要說這美人恩還真不能白受,怪不得肖恩在古堡搜了個底朝上,都沒有發現這老傢伙。
“趕——趕緊離開這裡,這座城堡隨時會被炸掉了!”
顫動著乾裂的嘴唇,被扯去捂嘴布的西奧多直接語出驚人。
“啥?”
“什麼?”
而就在眾人驚愕之際,趙弘飛卻猛的轉身向身後的破洞望去。
然後一絲凝重漸漸爬上他的臉龐。
“安先生,怎麼了?”柳森一疑惑問道,而身旁的伊特也有些深沉的望著趙弘飛地臉。
連日來的跟隨,他太清楚這個男人的樂天派程度了,讓他擔憂的事,絕對是天大的事。
“他們放水了。
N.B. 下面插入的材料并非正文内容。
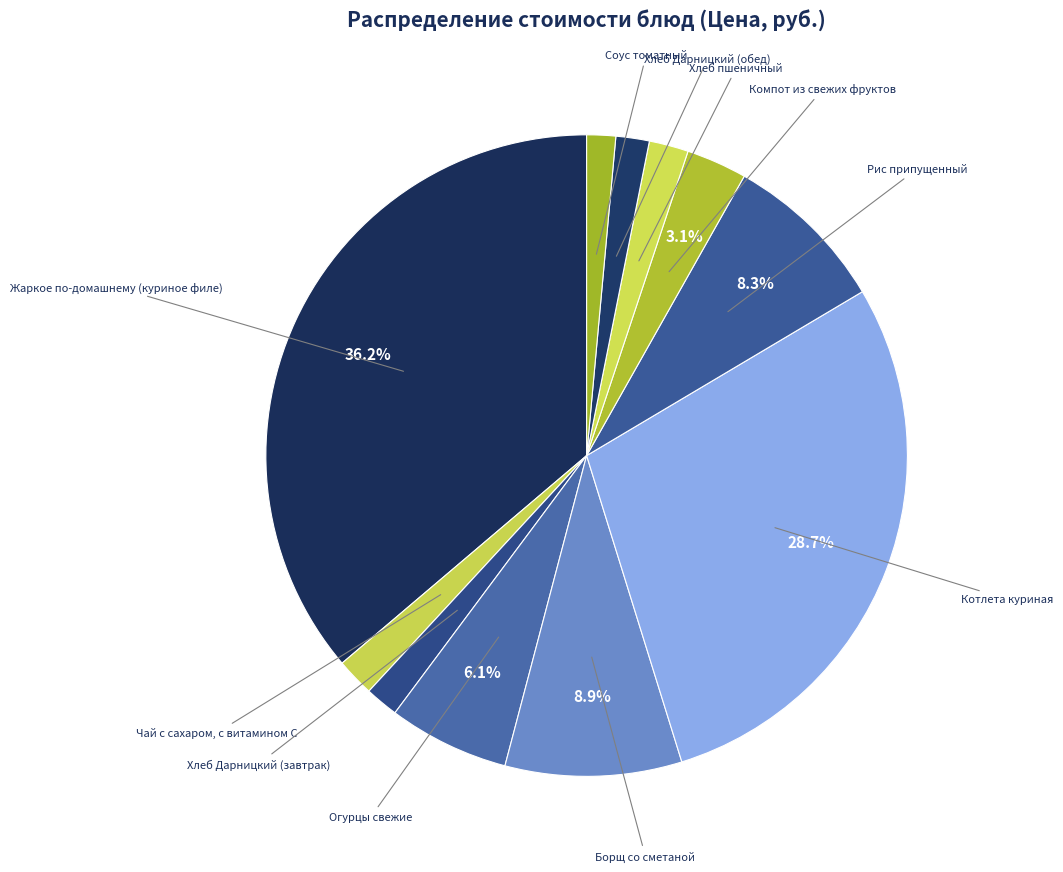

Do Соус томатный and Хлеб пшеничный together represent more than half of the pie?

No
”趙弘飛呢喃了一句。
“什麼?”阮寧臉色一變。
“糟了,趕緊鬆開我,有一道暗閥。”西奧多開口,然後以完全不符合他身體條件的速度向一側的小屋奔去。
……
小屋內,眾人七手八腳,很快就從隔間處擰開一道迴旋式鋼鐵門栓。
年久生鏽的鋼製鐵門,費勁了趙弘飛的九牛二虎之力。
毫不客氣的講,如果不是趙弘飛在此,這道門跟牆不會有太大的區別。
“呼——!”趙弘飛輕靠在貼門上,細細的喘息著粗氣。
其他人也跟虛脫了一般,特別是相對膽小的阮寧,更是一臉哭喪,而更嚴重的則是一臉灰敗的西奧多。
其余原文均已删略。